> [Tasks and exercises]:
1. Decide whether each statement below agrees with the blog post, answering yes or no and quoting the exact words of the post that settle it. (a) The writer's usual run lasts 40 minutes. (b) The writer's legs tightened up mostly along the fronts. (c) The writer counts the Brendan Fraser mummy film as a scary movie.
2. Repeat word for word the part of the blog post starting at "Sweet God Mother" and ending at "It's naughta too-mah!".

*** Provided passage ***

October 10th, 2007

Don't Hassle the Hoff

35 years old, thrice divorced, and living in a VAN down by the RIVER!

Sweet God Mother Fucker.

I got to around minute 30 of my usual 40 minute run feeling pretty damn good. Then, all of a sudden, my legs totally tightened up, mostly all up and down the backs. I was practically running like a mummy for the final ten minutes; and don't even get me STARTED on the walk home. What could've possibly brought this on that's never happened before? Dehydration? Lack of stretching? Osteoporosis? It might be a tumor.

It's naughta too-mah!

By the way, how come they've never made a classic horror movie featuring the mummy? And don't think about mentioning that Brendan Fraser abomination; that's an action flick in the vein of Indiana Jones, it's NOT a scary movie! I need to date a movie geek who'd know what classic mummy movie is worth watching, only to dump her when she starts making me watch films that are too obscure for words.

Have you ever let rip a really nasty fart while on the treadmill only to look around frantically, hoping nobody's around to walk through that Agent Orange eminating from my ass?

*** Information supplied ***

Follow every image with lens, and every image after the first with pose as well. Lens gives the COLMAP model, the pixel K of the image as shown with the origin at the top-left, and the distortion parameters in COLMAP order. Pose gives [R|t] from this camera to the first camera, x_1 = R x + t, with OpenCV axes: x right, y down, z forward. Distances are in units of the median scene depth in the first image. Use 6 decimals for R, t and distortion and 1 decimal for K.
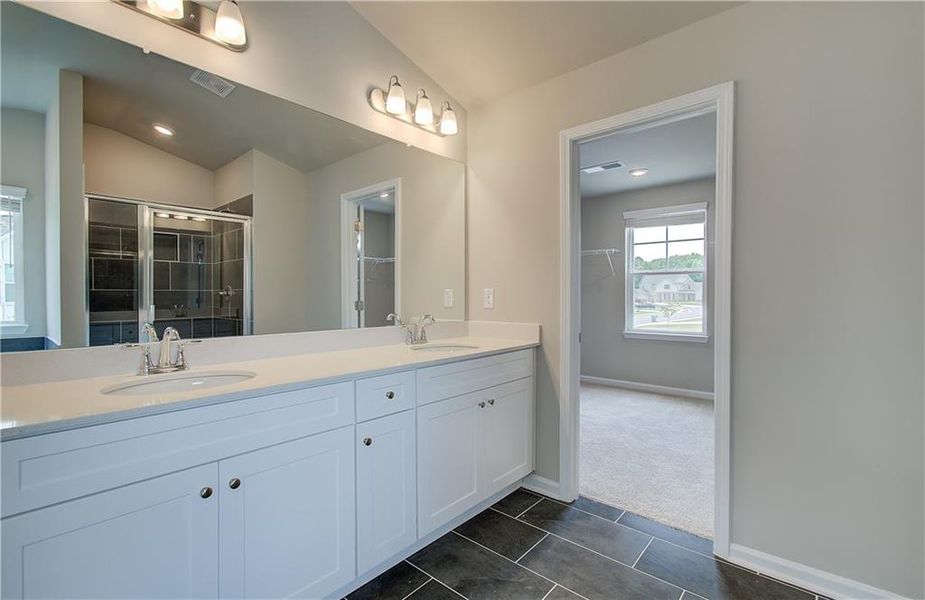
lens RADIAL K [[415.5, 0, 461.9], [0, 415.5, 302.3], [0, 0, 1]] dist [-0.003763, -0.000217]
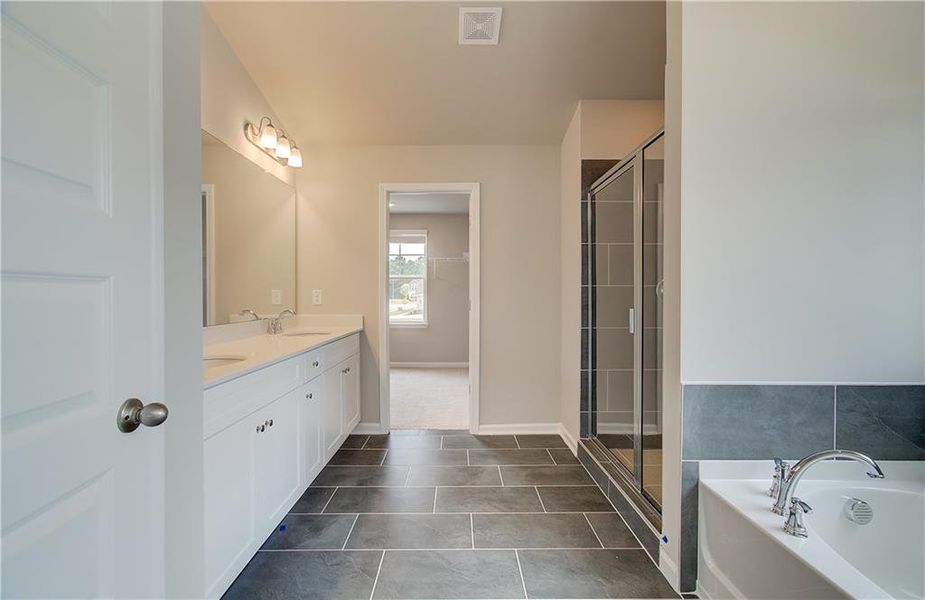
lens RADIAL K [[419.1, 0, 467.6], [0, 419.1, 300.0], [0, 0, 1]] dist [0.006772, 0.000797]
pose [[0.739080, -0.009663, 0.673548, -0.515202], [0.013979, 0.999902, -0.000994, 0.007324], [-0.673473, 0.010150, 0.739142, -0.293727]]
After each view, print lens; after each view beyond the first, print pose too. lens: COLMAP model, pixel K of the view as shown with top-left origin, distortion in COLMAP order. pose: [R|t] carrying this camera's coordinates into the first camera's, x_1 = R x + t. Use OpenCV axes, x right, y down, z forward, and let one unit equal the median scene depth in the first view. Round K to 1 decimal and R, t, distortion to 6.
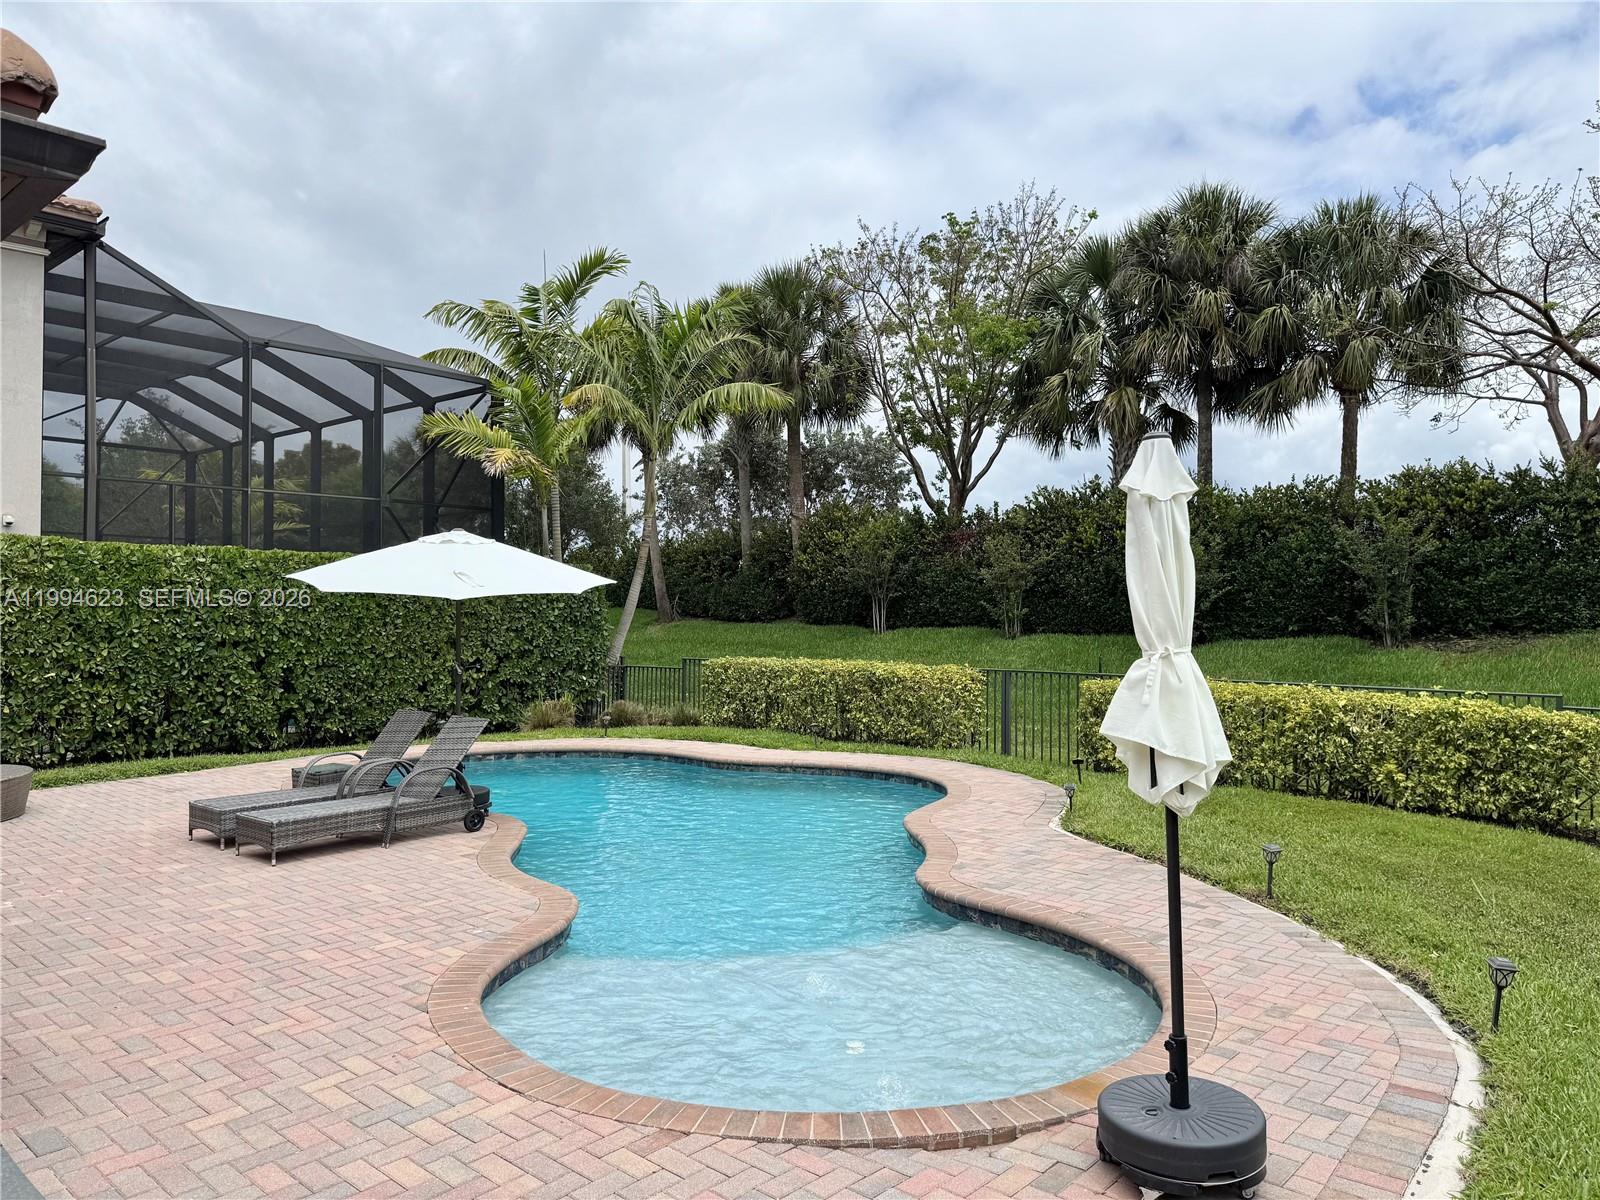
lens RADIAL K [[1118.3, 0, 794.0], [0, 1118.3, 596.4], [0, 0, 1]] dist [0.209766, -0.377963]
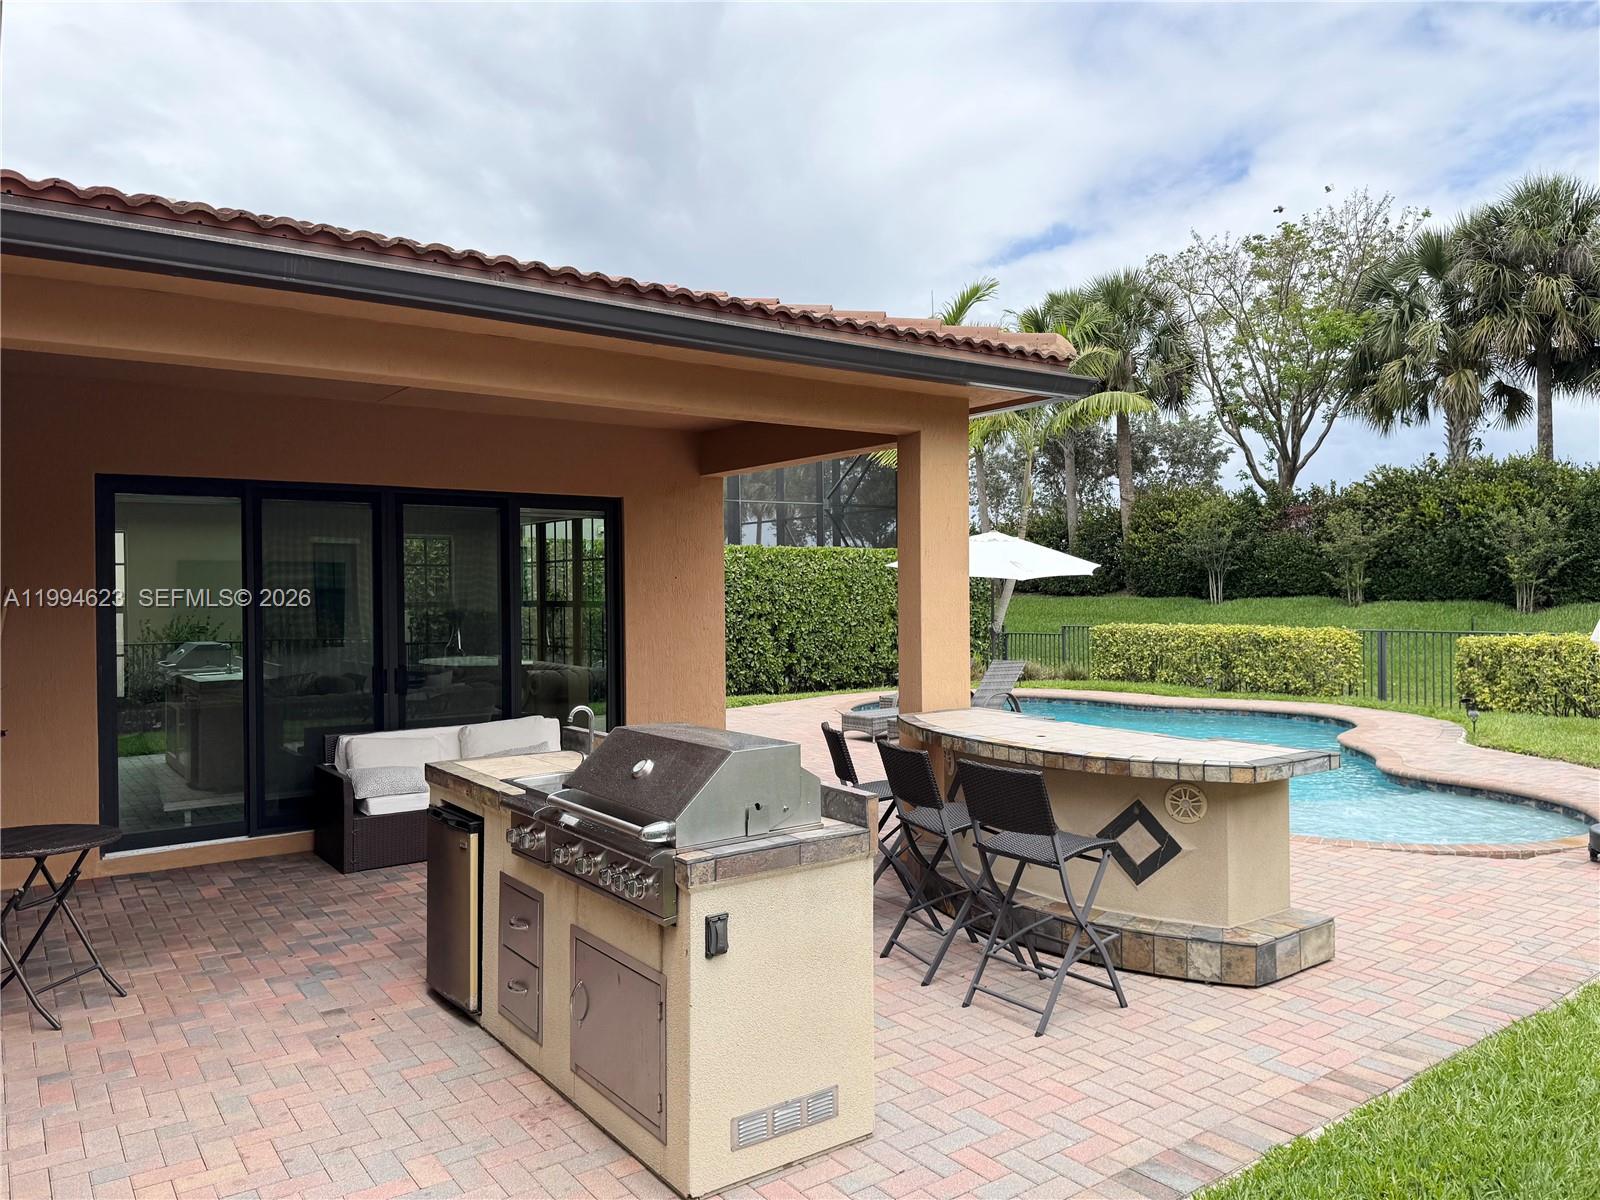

***

> [Solutions for each task]:
1.
(a) Yes: "my usual 40 minute run"
(b) No: "mostly all up and down the backs"
(c) No: "it's NOT a scary movie!"

2.
Sweet God Mother Fucker.

I got to around minute 30 of my usual 40 minute run feeling pretty damn good. Then, all of a sudden, my legs totally tightened up, mostly all up and down the backs. I was practically running like a mummy for the final ten minutes; and don't even get me STARTED on the walk home. What could've possibly brought this on that's never happened before? Dehydration? Lack of stretching? Osteoporosis? It might be a tumor.

It's naughta too-mah!